Ama en yadırgadığım şey, Genelkurmay Genel Sekreterliği’nin yaptığı açıklama oldu.
Oysa bu açıklamadan bir gün önce Ege Ordu Komutanı Hurşit Tolon’un söylediği sözler ne kadar yapıcı ve gönül alıcıydı.
Sabiha Gökçen’in Ermeni olması neyi değiştirir? Bu olsa olsa Atatürk’ün büyüklüğünü gösterir demişti.
Her kelimesine katılıyorum.
Genelkurmay bildirisini okurken kendi kendime şunu düşündüm.
Acaba Türkiye, son altı-yedi yıldır bütün dünyaya duyurduğu resmi tezinden vaz mı geçiyor?
Biz bütün dünyaya, Ermeni olayları ile ilgili konuda siyasetçiler değil, bırakın tarihçiler tartışıp karar versin demiyor muyuz?
İyi ama, Sabiha Gökçen’le ilgili tartışmaya bile tahammül edemeyen bir ülke, 1.5 milyon Ermeni’nin tehciri ile ilgili iddiaların tartışılmasına nasıl tahammül edebilecek?
Eğer toplumsal olarak sinir sistemimiz böyle bir tartışmaya hazır değilse, o zaman bu resmi tezden hemen vazgeçelim.
* * *
Bakın Hıristiyan dünyası Hazreti İsa’nın Magdalalı Meryem’le evli olup olmadığını bile tartışıyor.
Magdalalı Meryem, bazı Hıristiyan belgelerinde “fahişe” diye tanıtılan bir kadın.
O toplumlar bu tür tartışmalara bile tahammül edebilirken, bizim Sabiha Gökçen’le ilgili bir iddiaya bu kadar tepki göstermemiz doğal mı?
Üstelik Sabiha Gökçen için ne denmiş? Fahişe mi, hırsız mı, dolandırıcı mı?
Bu tartışmaya şiddetle tepki gösterenlerin tezlerinden biri şuydu:
“Şimdi Atatürk düşmanı çevreler bunu kullanacak.”
Onların “Atatürk düşmanı” dediği “dinci” basını günlerdir takip ediyorum.

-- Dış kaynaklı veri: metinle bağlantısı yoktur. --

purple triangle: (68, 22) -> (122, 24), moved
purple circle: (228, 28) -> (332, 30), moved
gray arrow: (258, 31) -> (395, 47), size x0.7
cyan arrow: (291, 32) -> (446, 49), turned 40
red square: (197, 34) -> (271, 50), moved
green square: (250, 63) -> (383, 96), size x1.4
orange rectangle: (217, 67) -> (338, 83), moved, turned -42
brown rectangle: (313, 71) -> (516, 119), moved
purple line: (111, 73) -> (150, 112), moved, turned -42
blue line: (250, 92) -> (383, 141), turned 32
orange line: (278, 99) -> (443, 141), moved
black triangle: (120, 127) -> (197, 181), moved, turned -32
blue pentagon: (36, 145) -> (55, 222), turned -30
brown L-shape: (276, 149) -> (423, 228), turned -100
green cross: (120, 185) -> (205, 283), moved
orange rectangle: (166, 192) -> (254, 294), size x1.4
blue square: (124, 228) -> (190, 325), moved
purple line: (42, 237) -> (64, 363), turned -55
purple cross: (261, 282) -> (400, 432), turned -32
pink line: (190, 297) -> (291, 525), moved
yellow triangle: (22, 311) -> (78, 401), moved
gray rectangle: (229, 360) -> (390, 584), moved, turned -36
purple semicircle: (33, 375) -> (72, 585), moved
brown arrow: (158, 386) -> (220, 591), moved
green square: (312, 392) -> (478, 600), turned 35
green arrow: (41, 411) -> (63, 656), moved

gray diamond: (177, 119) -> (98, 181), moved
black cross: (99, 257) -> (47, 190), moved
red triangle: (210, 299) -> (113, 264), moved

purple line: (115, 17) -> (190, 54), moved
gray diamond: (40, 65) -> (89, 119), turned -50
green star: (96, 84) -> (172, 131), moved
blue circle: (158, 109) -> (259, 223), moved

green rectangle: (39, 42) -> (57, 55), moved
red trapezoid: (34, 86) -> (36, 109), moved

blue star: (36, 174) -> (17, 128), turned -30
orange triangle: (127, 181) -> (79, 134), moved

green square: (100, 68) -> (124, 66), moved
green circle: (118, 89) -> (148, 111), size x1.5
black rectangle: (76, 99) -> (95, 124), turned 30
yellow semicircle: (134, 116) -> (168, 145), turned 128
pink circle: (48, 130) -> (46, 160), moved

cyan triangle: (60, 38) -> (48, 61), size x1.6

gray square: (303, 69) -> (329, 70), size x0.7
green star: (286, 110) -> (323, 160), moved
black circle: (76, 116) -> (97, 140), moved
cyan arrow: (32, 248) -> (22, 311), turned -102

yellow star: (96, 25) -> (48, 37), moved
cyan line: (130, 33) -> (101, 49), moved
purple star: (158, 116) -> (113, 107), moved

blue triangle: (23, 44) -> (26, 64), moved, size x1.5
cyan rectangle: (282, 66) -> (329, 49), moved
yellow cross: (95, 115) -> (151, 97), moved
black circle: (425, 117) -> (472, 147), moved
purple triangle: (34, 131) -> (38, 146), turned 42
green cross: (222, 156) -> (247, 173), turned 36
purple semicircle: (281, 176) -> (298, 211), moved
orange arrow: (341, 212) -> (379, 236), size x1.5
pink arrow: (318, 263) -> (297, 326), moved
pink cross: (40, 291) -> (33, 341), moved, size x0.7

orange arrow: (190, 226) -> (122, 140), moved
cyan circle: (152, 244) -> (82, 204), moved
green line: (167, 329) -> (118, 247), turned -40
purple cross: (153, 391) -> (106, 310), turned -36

Hiçbiri bunu istismar etmedi. Hatta tam aksine bir kısmı onlar gibi bu tartışmanın açılmasını doğru bulmadığını yazdı.
Demek ki bazıları, önyargılarını fikir haline getirip bize sunmuşlar.
* * *
Ama beni en çok üzen şey şu oldu.
Sabiha Gökçen’in Ermeni kökenli olduğu iddiasına karşı çıkanlar, onun “Boşnak” olduğunu yazdılar.
Ne var ki, Gökçen’in Ermeni kökenli olduğu iddiasına aşırı tepki gösterenler, Boşnak olduğu iddiasına hiç ses çıkarmadılar.

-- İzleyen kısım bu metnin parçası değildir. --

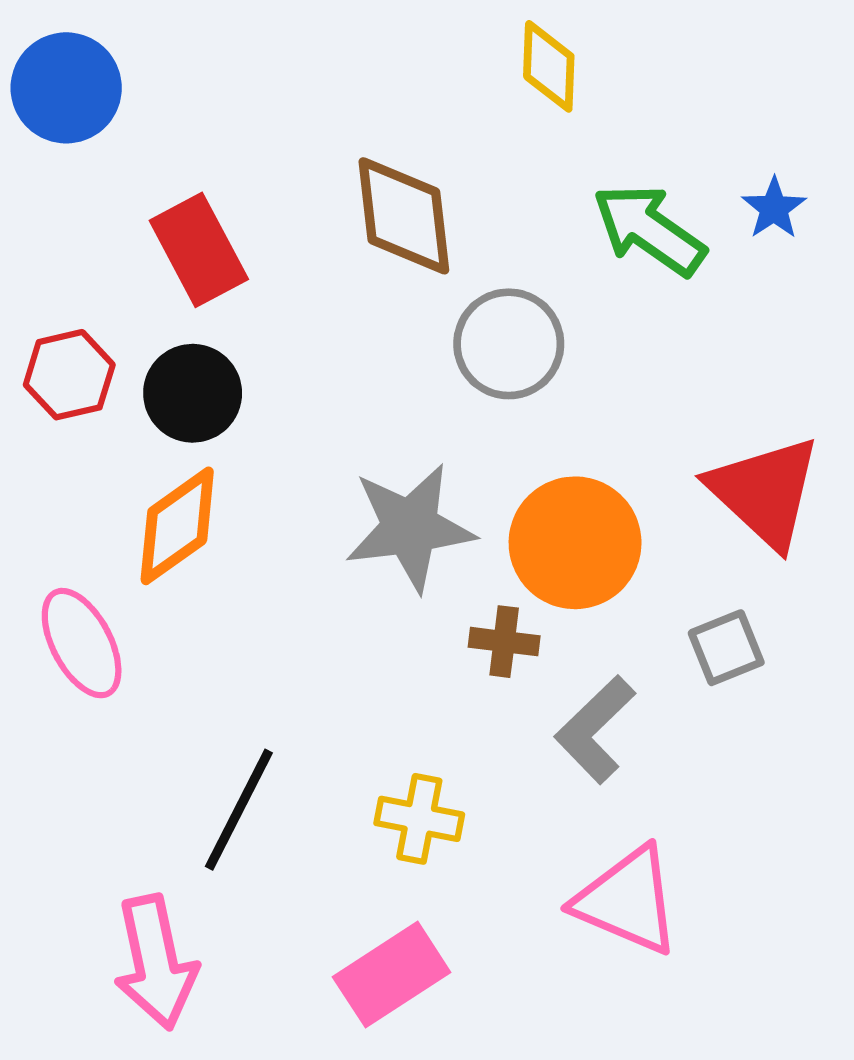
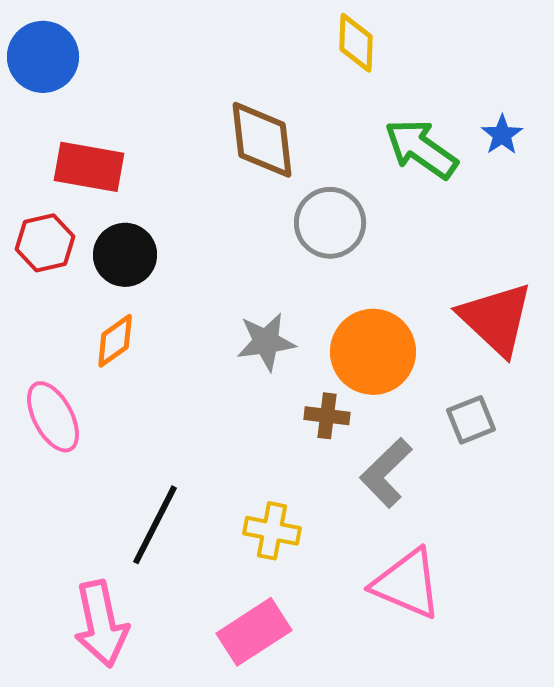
red rectangle: (199, 250) -> (89, 167), moved, turned -52
orange diamond: (177, 526) -> (115, 341), size x0.7
gray star: (410, 527) -> (266, 342), size x0.7

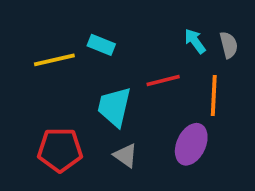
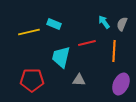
gray semicircle: (229, 45) -> (122, 24), turned -144
purple ellipse: (191, 144) -> (121, 84), moved
gray triangle: (126, 155) -> (79, 80), moved, turned -32

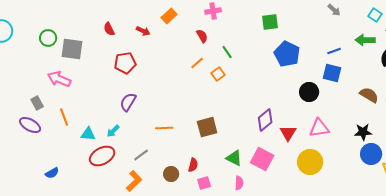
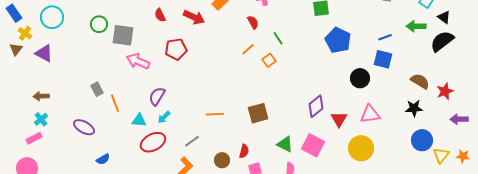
red arrow: (143, 31) -> (194, 17), size x1.5
pink arrow: (59, 79) -> (138, 61), moved
purple semicircle: (128, 102) -> (157, 96), moved
gray rectangle: (37, 103) -> (97, 89), moved
purple ellipse: (30, 125) -> (84, 127), moved
black star: (363, 132) -> (414, 108), moved

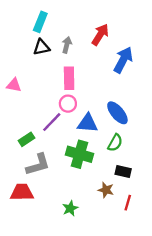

Demek ki sorun “Ermeni” kelimesinden kaynaklanıyormuş.
O zaman da şu sorunun cevabını aramalıyız. Acaba mesele “etnik” mi, yoksa “dini” mi?
Cevabı ne olursa olsun, bu olay bize şunu gösterdi.
Bazılarımızın derin bilinçaltında hâlâ halledilmemiş bir mesele var.
Buna karşılık, bu tartışmaya son derece uygar ve yapıcı bir şekilde katılan çok sayıda yazar da vardı.
Neticede ne oldu?
Sabiha Gökçen’in tarihi kişiliğine bir zarar mı geldi? Atatürk zarar mı gördü?
Hazreti İsa, Magdalalı Meryem tartışmasından zarar gördü mü ki, Atatürk ve Sabiha Gökçen görsün...
Ama gelin, bu tartışmanın altında emperyalizmin parmağını arayacak kadar kendinden geçenlere bunu anlatın.